▶ [Source records]
──────────

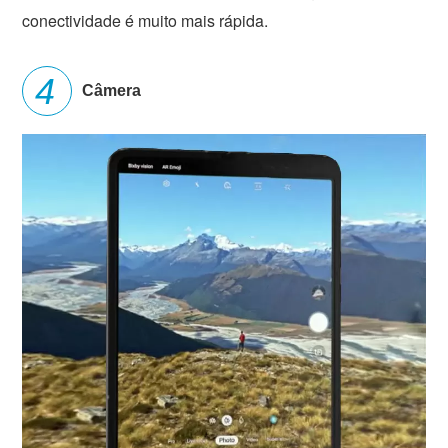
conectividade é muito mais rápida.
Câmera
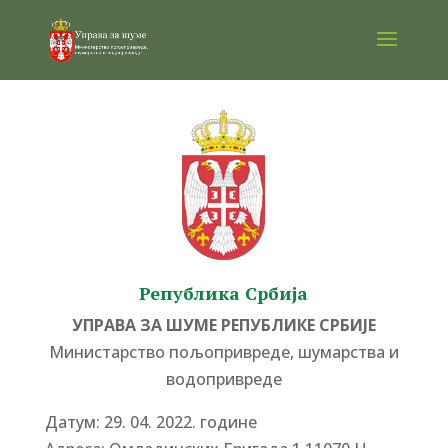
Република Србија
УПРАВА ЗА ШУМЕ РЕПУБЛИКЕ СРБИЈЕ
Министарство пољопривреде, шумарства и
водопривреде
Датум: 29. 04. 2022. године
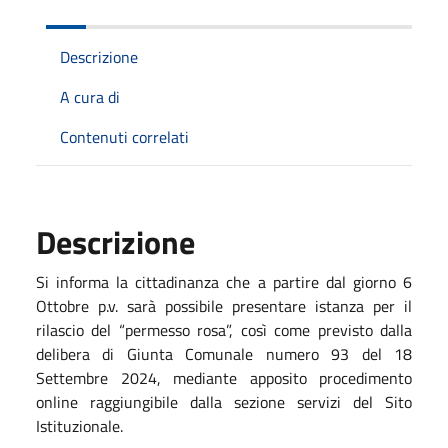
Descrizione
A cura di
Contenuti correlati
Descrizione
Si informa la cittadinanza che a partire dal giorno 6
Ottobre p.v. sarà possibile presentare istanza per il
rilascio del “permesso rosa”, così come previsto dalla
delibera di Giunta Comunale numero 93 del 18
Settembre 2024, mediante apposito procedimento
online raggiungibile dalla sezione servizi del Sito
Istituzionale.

──────────

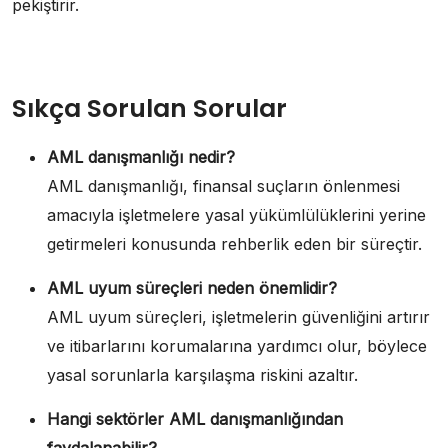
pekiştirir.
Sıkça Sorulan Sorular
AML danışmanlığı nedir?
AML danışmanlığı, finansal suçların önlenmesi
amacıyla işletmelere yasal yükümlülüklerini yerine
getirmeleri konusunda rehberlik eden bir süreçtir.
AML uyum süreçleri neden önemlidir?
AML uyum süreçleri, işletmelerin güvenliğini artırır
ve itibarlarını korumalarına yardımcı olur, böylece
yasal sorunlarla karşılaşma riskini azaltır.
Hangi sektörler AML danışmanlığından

──────────

▶ [Directions] Please return the lines of the material starting with the line that contains "Република Србија" and going on through the line that contains "Датум: 29. 04. 2022. године", copied character for character.

▶ [Answer box]
Република Србија
УПРАВА ЗА ШУМЕ РЕПУБЛИКЕ СРБИЈЕ
Министарство пољопривреде, шумарства и
водопривреде
Датум: 29. 04. 2022. године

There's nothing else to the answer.